Alexandre ben Baruch Créhange (אָלֶכְּסַנְדֶּר בֵּן בָּרוּךְ קרעהאַנש; 10 February 1791 – 7 January 1872), who wrote under the pen name Ben Baruch, was a French Jewish writer and communal leader.

==Biography==
Créhange was born to a religious Jewish family in Étain, a small town in Lorraine, where his father worked as hazzan of the local synagogue. By 1801, the family had moved to Dijon. He moved at a young age to Germany to work at a commercial house, but returned to France after going bankrupt. There he worked as a peddler and bookkeeper in Saint-Étienne, while serving as head of the Jewish community of nearby Lyon.

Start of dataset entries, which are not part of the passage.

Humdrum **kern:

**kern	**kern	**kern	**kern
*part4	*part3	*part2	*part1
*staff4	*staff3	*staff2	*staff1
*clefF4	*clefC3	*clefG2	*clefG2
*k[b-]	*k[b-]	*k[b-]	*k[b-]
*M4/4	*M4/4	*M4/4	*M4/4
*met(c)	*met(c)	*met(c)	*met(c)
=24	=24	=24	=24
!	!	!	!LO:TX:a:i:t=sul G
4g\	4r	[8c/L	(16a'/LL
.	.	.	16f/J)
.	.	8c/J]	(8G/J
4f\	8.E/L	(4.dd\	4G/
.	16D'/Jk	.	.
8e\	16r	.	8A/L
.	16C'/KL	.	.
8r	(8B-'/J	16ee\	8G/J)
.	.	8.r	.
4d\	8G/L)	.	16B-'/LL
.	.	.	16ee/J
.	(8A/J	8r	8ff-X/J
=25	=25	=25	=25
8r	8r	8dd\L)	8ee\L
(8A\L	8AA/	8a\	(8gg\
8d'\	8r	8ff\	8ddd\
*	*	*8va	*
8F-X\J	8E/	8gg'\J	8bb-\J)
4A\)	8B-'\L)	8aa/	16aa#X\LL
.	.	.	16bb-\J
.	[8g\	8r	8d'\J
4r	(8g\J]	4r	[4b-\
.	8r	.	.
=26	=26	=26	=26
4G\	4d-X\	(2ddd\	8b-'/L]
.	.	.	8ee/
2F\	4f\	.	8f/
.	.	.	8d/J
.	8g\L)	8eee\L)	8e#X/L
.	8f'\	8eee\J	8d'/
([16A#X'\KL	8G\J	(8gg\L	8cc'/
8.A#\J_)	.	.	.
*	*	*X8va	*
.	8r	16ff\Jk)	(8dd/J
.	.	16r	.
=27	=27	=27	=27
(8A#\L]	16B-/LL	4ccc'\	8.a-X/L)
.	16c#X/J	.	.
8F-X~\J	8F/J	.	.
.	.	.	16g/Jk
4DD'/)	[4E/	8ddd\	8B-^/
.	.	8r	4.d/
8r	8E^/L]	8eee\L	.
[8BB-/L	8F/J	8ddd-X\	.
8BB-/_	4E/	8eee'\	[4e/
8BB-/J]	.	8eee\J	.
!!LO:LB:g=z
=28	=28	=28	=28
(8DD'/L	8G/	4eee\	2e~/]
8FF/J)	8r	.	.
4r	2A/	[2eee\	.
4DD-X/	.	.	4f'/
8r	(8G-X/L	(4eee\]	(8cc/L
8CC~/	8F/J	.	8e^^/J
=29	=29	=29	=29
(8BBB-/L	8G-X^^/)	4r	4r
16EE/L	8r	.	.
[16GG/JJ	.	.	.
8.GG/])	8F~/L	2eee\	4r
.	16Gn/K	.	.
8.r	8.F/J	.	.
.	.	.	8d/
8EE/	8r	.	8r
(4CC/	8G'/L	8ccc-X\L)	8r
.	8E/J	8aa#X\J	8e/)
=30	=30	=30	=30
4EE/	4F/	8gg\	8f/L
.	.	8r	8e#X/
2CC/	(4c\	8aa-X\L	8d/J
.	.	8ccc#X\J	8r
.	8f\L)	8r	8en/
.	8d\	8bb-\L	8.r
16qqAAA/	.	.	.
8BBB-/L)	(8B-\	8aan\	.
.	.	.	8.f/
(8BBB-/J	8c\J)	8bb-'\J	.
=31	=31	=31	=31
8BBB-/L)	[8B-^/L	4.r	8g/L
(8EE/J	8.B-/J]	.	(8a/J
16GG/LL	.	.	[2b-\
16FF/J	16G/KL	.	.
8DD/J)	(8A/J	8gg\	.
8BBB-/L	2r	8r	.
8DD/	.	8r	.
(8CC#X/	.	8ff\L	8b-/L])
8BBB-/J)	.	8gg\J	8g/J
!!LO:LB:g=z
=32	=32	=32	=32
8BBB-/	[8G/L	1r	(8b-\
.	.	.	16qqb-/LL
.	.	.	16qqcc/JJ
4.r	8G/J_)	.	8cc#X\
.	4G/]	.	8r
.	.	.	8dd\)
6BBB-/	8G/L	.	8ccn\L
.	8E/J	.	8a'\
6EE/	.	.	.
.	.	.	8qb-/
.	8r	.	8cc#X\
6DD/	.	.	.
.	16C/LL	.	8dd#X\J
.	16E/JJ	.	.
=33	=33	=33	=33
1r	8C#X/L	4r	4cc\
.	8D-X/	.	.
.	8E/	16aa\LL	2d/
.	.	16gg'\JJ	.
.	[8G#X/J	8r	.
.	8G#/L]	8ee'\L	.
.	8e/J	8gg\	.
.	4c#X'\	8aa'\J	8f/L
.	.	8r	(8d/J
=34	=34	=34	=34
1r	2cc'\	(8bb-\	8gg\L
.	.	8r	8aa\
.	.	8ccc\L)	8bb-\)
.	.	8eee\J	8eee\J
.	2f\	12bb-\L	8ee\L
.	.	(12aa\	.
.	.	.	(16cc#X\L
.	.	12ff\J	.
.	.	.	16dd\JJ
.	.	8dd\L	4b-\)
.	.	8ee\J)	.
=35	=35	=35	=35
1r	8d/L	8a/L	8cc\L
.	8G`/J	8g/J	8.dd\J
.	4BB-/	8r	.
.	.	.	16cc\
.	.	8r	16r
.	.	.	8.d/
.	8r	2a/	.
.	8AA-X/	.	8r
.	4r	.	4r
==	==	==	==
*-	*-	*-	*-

Créhange moved to Paris in the 1830s. A supporter of the French Revolution of 1848, he published "La Marseillaise du travail", in which he provided new words to La Marseillaise to celebrate the cause of the proletariat, and a pamphlet purporting to show how the Tanakh prescribes a republic as the optimal form of government. At the same time, he became the spokesman for the Parisian Orthodox community in a series of disputes with the Consistoire central, which he saw as representing the interests of the Jewish elite. In 1848 he organized the Club démocratique des fidèles, which promoted republicanism and civic responsibility, and started a weekly periodical, La Vérité, in which he defended the rights of the Orthodox. He ardently lobbied for the introduction of universal male suffrance in consistorial elections. Créhange also advocated against the heavy taxes imposed by the Consistoire on meat sold by butchers that it authorized as kosher, the sale of seats and aliyot in the synagogue, the costly dues for burial rites and plots, and the ban on private prayer assemblies.

Créhange was one of the ten founders of the Alliance Israélite Universelle, of which he served as vice-president in 1863–1864, and would later become secretary of the Comité de Bienfaisance Israélite and the Consistoire central.

==Publications==
Créhange translated and edited a number of liturgical volumes during the Second Empire. In 1846, Créhange published in two volumes a French translation of the Tseno Ureno under the title La Semaine Israélite, ou le Tzeéna Ouréna Moderne, Entretiens de Josué Hadass avec sa Famille sur les Saintes Ećritures. He also published a translation into French of the Hagaddah (1847); a book of prayers of the French Jews entitled Tefillat 'Adat Yeshurun (1850); Minḥah Ḥadashah, prayers of the Sephardic Jews (1855); an illustrated translation of Tehillim (1858); festival prayers for the use of Franco-Spanish and Franco-Portuguese Jews (6 vols., 1861–63); and from 1850 to 1872 an almanac, Annuaire Parisien.

He edited two periodicals: La paix, revue religieuse, morale et littéraire (1846) and Annuaire parisien du culte israélite (1851–71).